PROBLEM: Return the lines below word for word, leaving out the pictures.

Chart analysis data
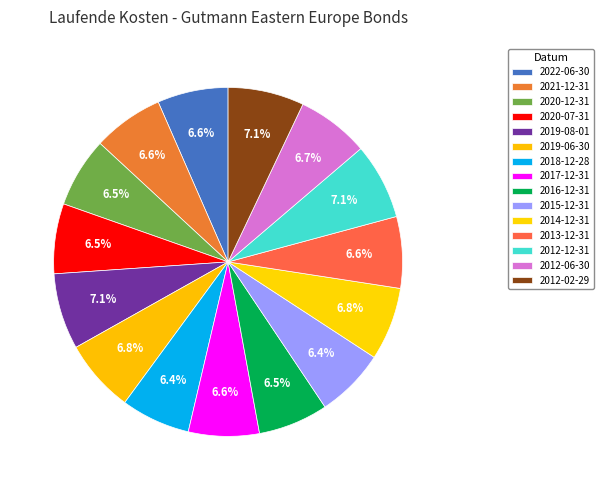

To the nearest percent, what percentage of the pie is 2012-06-30?

7%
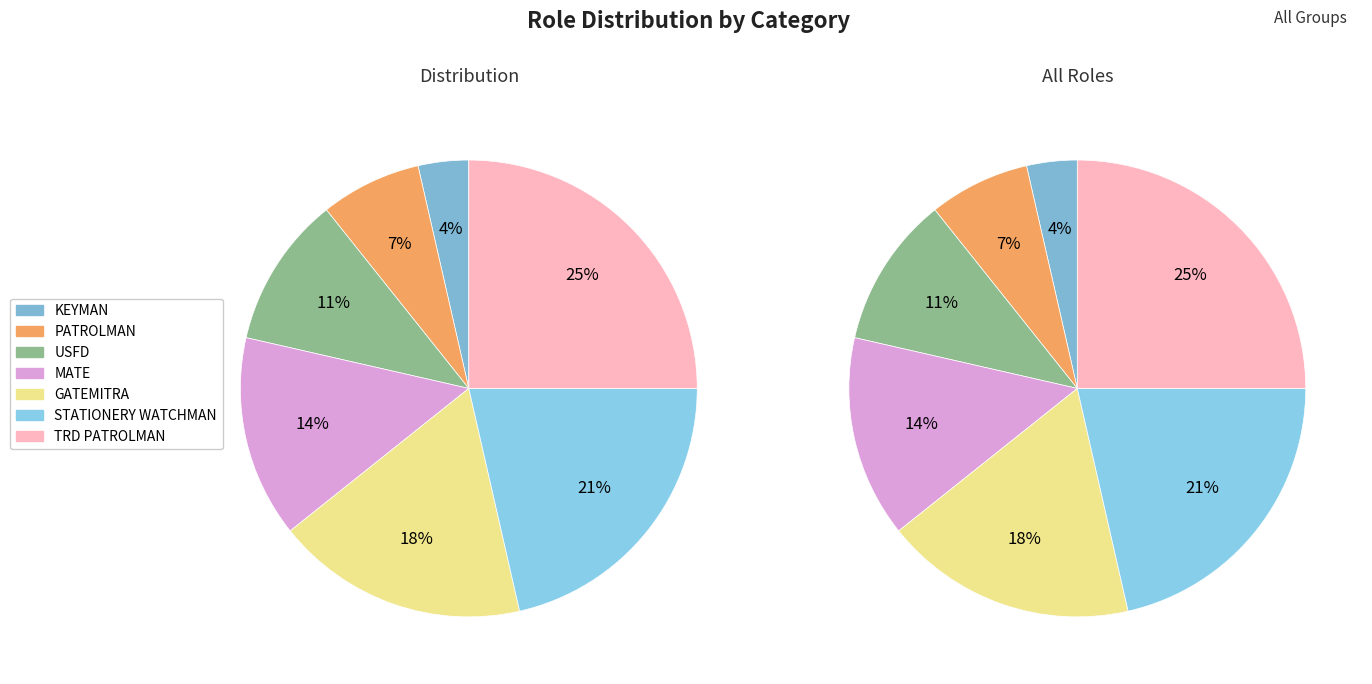

Does GATEMITRA account for over 50% of the chart?

No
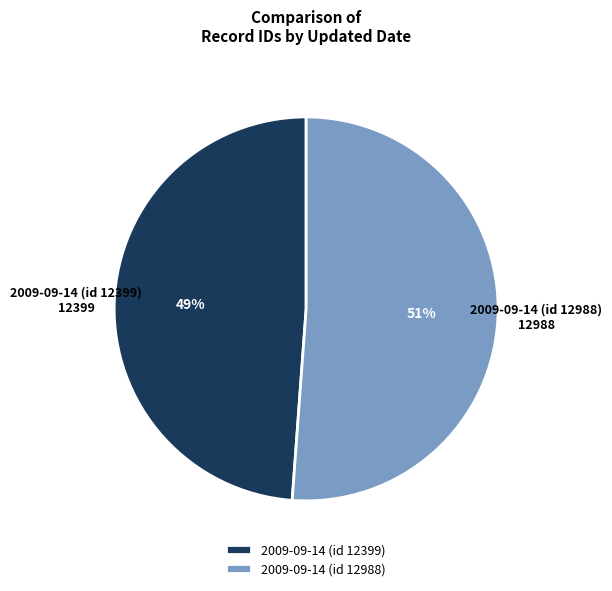

To the nearest percent, what is the average slice percentage?

50%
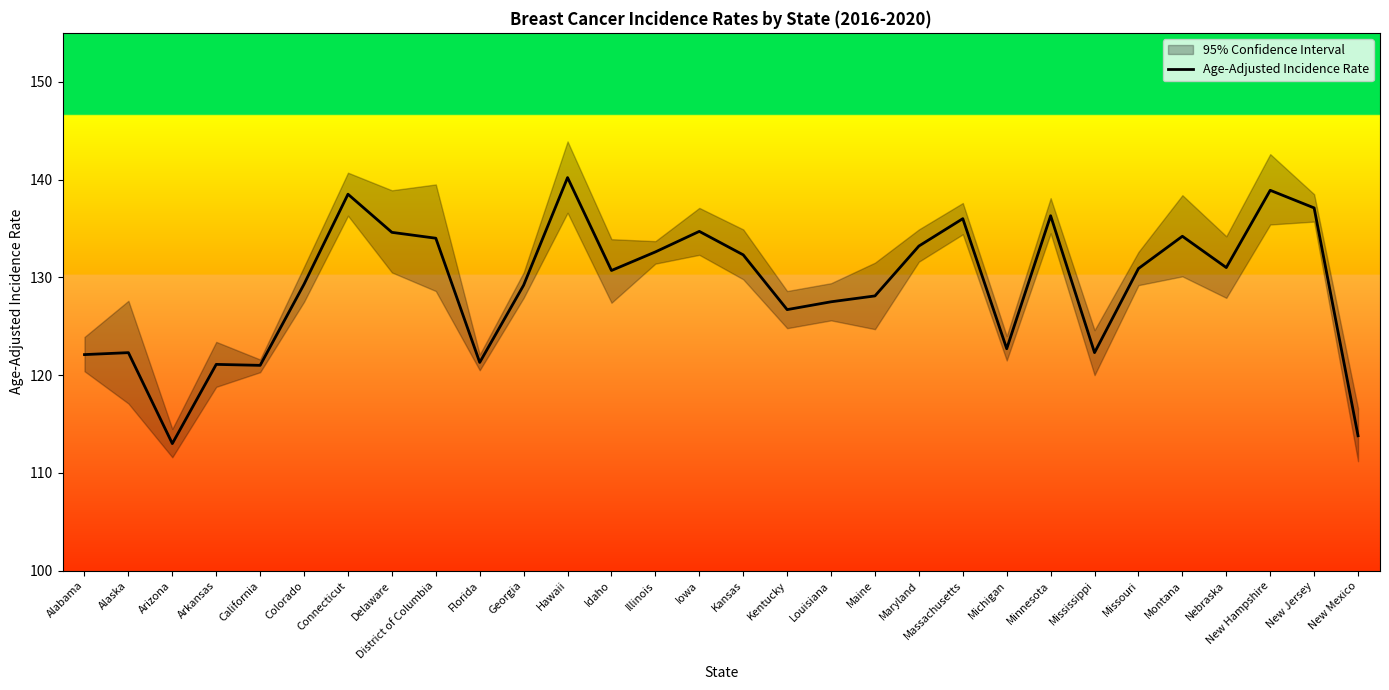

What is the smallest value displayed?

113.0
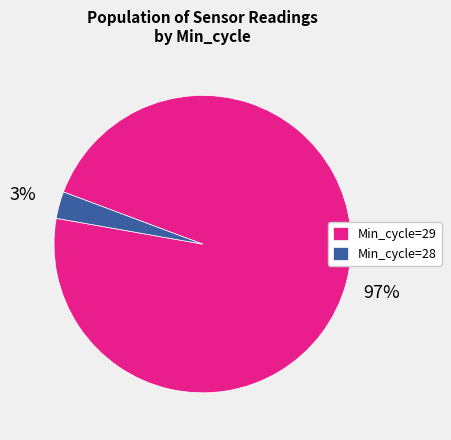

How many slices are in this pie chart?

2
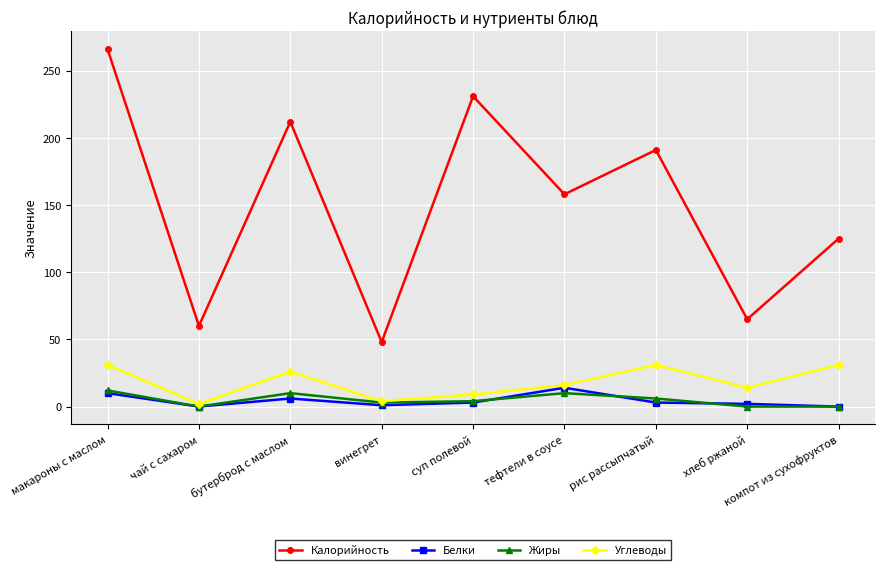

The value of Калорийность at чай с сахаром is 60. True or false?

True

RESULT OF THE TASK:
To the nearest percent, what percentage of the pie is 2012-06-30?

7%

Does GATEMITRA account for over 50% of the chart?

No

To the nearest percent, what is the average slice percentage?

50%

What is the smallest value displayed?

113.0

How many slices are in this pie chart?

2

The value of Калорийность at чай с сахаром is 60. True or false?

True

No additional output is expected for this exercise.